How S-Corps Lower Taxes

When I quit my job in April, I knew that I would earn well over $40,000 in 2015. At the end of the year, it came out closer to $100,000 in revenue. Looking forward to increased earnings, I wanted to take steps to limit my tax liability. I found that S-Corps were the right way to do that in my situation.

An S-Corp is a type of corporation that acts somewhat independently. Think of it as a step up from an LLC. In some cases, an LLC can be taxed as an S-Corp. Because I was moving states at the same time, I decided to just register as an S-Corp from the start effective April 1, 2016. Starting on that date, the business became Narrow Bridge Media, Inc.

When the business became an S-Corp, I became its first employee. Now, rather than just keeping everything my business earns, I get a paycheck every Friday. I have to pay self-employment tax on every dollar I earn through my paychecks, but any income I earn above that is taxed at my regular income tax rate which is lower than the self-employment tax rate.

For this to work, I have to follow some special IRS rules. I have to pay myself a “reasonable” paycheck amount for someone doing the work that I do. As a content writer, I did some research and found $35,000-$40,000 per year to be common, so that is what I used for my paycheck. Any additional earnings are considered dividends, not employment earnings.

I did some math to estimate how much this would save me on my 2016 taxes, which I have yet to file, and found I would save around $6,000-$8,000. That is huge!

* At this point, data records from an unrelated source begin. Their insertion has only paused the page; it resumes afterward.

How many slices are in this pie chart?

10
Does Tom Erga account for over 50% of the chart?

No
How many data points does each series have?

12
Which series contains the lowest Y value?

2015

Even with the costs of registering an S-Corp in California and dealing with payroll, this was still a no brainer.

Does an S-Corp Make Sense For You?

If you earn income on the side or are self-employed, you may be wondering if this makes sense for you. It very well might, but it doesn’t in all situations. In general, if you are making around $40,000 or more per year, it is worth looking into. If you find this too confusing or complicated, speak with a local small business accountant to find out what makes the most sense for your own unique situations.

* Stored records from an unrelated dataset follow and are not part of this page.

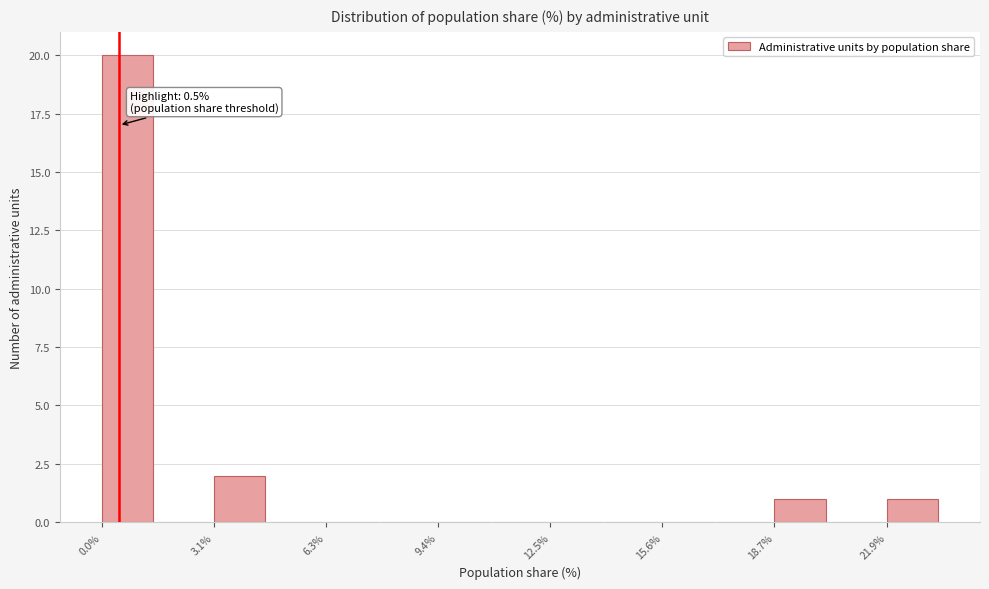

Around what value on the x-axis is the tallest bar? Give the approximate position of its centre, as read against the axis.

0.5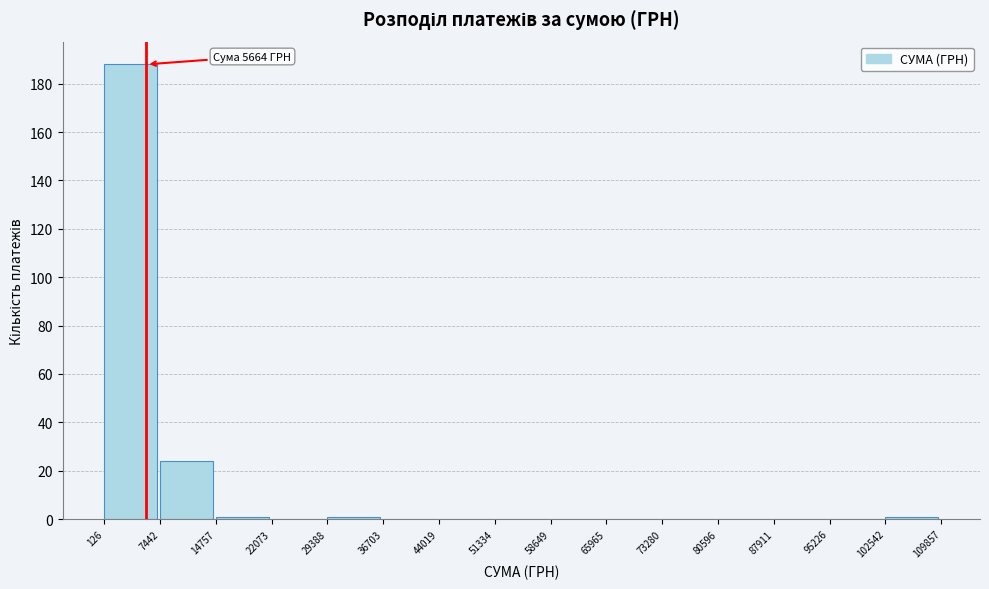

Over which range of the x-axis is the bar tallest?

126 to 7442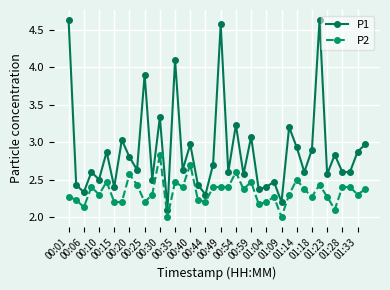

In P1, how many points are higher than both neighbors (excluding endpoints)?

14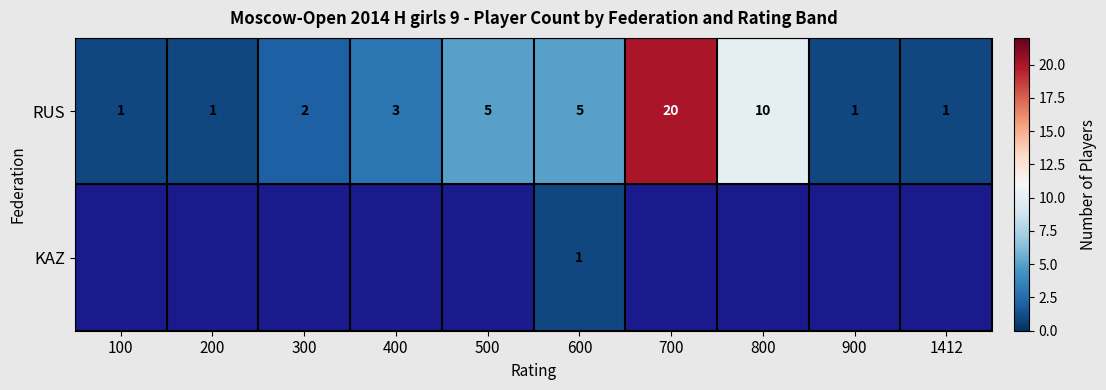

Where is RUS nearest to the value 10?

800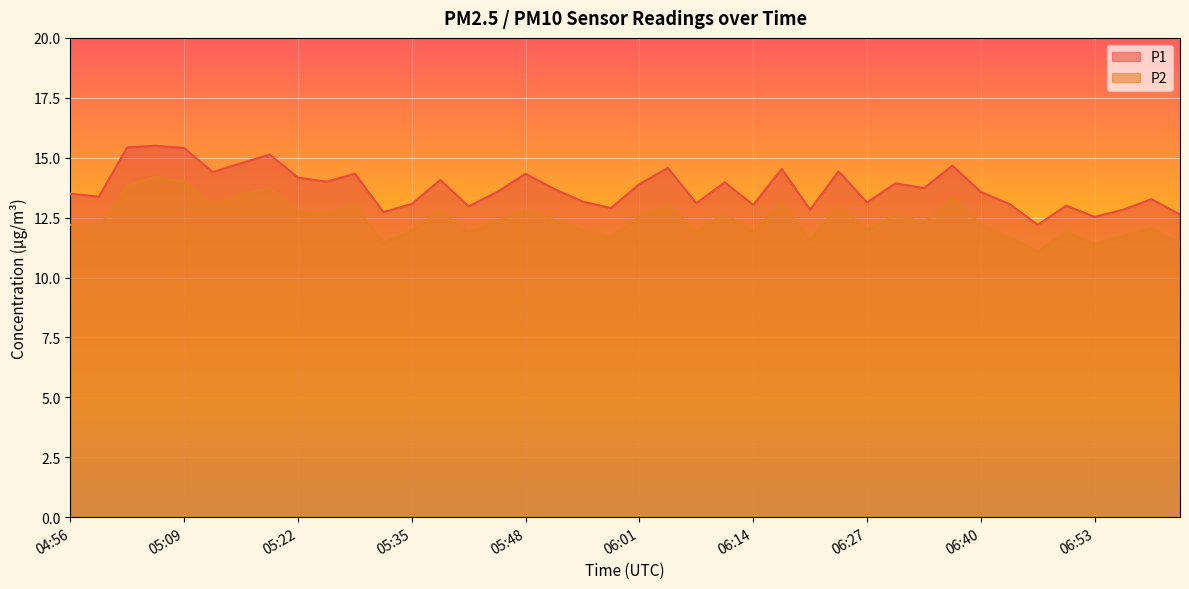

Reading left to right, list all the values displayed in this chart.

P1: 13.5	13.4	15.4	15.5	15.4	14.4	14.8	15.1	14.2	14.0	14.3	12.7	13.1	14.1	13.0	13.6	14.3	13.7	13.2	12.9	13.9	14.6	13.1	14.0	13.0	14.5	12.8	14.4	13.1	13.9	13.7	14.7	13.6	13.1	12.2	13.0	12.5	12.8	13.3	12.6
P2: 12.2	12.1	13.8	14.2	14.0	13.0	13.5	13.7	12.8	12.7	13.0	11.4	12.0	12.8	11.9	12.4	12.8	12.4	12.0	11.7	12.5	13.0	11.9	12.7	11.9	13.1	11.6	13.0	12.0	12.6	12.3	13.3	12.2	11.7	11.1	11.9	11.4	11.7	12.1	11.4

For me, running my business as an S-Corp has been great. There were no operational changes to my business, but I am saving money on every dollar I earn over $35,000 per year. That is something anyone can get on board with! Sorry Uncle Sam, but I’m keeping as many of my hard earned dollars as I can.

It may work for you as well. If you have any self-employment income, it is certainly worth a look. Who knows, maybe you’ll save even more than me on your 2017 taxes thanks to reducing your self-employment taxes!